Anne: Much of the story’s underlying tension has to do with Louis not looking forward to high school in the fall. If you could once again imagine yourself as thirteen, anticipating the start of high school, what words of wisdom would you tell yourself?

Chris: On the precipice of high school, I would tell myself to find my true self. The world is opening up now, so find out who you are and how you fit within it. Then, as much as you can, be that guy, be great at being that guy and resist all the temptations (they will be overwhelming) to be somebody else.

Anne: Wise. Thank you. Makes me want to reread the book and soak up its wisdom all over again.

Chatting with you has been an honor. Let’s end with your social media links. Where can readers go to learn more about you? Google tells me your website is your name followed by “.link” but when I go there, I get a warning that the site has been compromised. Do I have the right URL?
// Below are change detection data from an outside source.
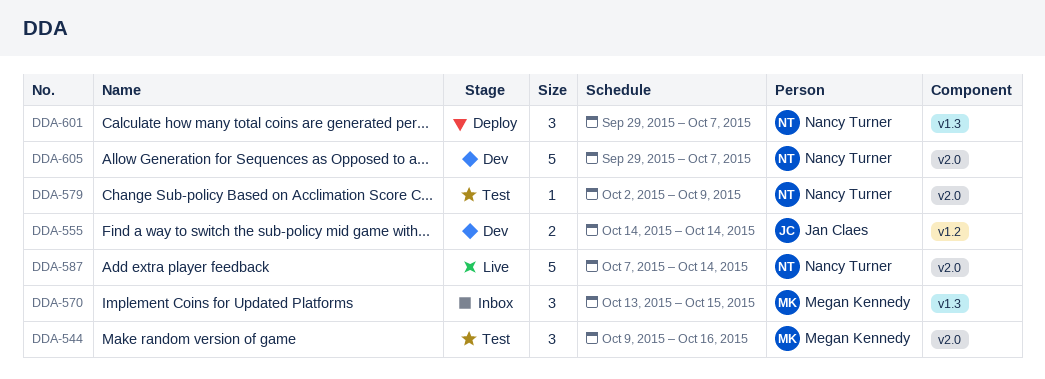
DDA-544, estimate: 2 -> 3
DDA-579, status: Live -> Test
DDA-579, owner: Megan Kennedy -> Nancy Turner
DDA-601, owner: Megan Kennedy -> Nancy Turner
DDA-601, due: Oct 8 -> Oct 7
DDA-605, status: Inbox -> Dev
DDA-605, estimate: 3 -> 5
Chris: As for a social media presence, I don’t really have one. There is a Facebook page or two, but I can’t even access them. The email that was used to set them up is long out of business, and Meta can’t let me redo my password because they would only do that with the email of record.

As for that other site, don’t bother if it’s compromised, as it’s not me anyway. Turns out there are a whole lot of other Chris Lynches out there, and some of them are writers. I guess if it can happen to Harvey Pekar, it can happen to anybody, right?

Anne: Okay, then I’ll link to this Simon and Schuster page that tells folks a bit more about the book and some of the great reviews it’s gotten.

Thank you so much, Chris, for spending a little time with us here at MG Book Village. I’m feeling Newbery vibes for Walkin’ the Dog, and I’ll be looking for it on next year’s Awards short lists.

Chris: Thank you, Anne, it has been a pleasure. I appreciated all your kind words. If my books can find readers, I’ll be a happy guy. I’m happy to just be able to keep doing what I do!

Chris Lynch. Photo by Jules Chester.

Chris Lynch is the award–winning author of several highly acclaimed young adult novels, including Printz Honor Book Freewill, Iceman, Gypsy Davey, and Shadow Boxer—all ALA Best Books for Young Adults—as well as Killing Time in Crystal City, Little Blue LiesPiecesKill Switch, Angry Young Man, and Inexcusable, which was a National Book Award finalist and the recipient of six starred reviews. Chris is the author of middle grade novel Walkin’ the Dog. He holds an MA from the writing program at Emerson College. He teaches in the creative writing MFA program at Lesley University. He lives in Boston and in Scotland.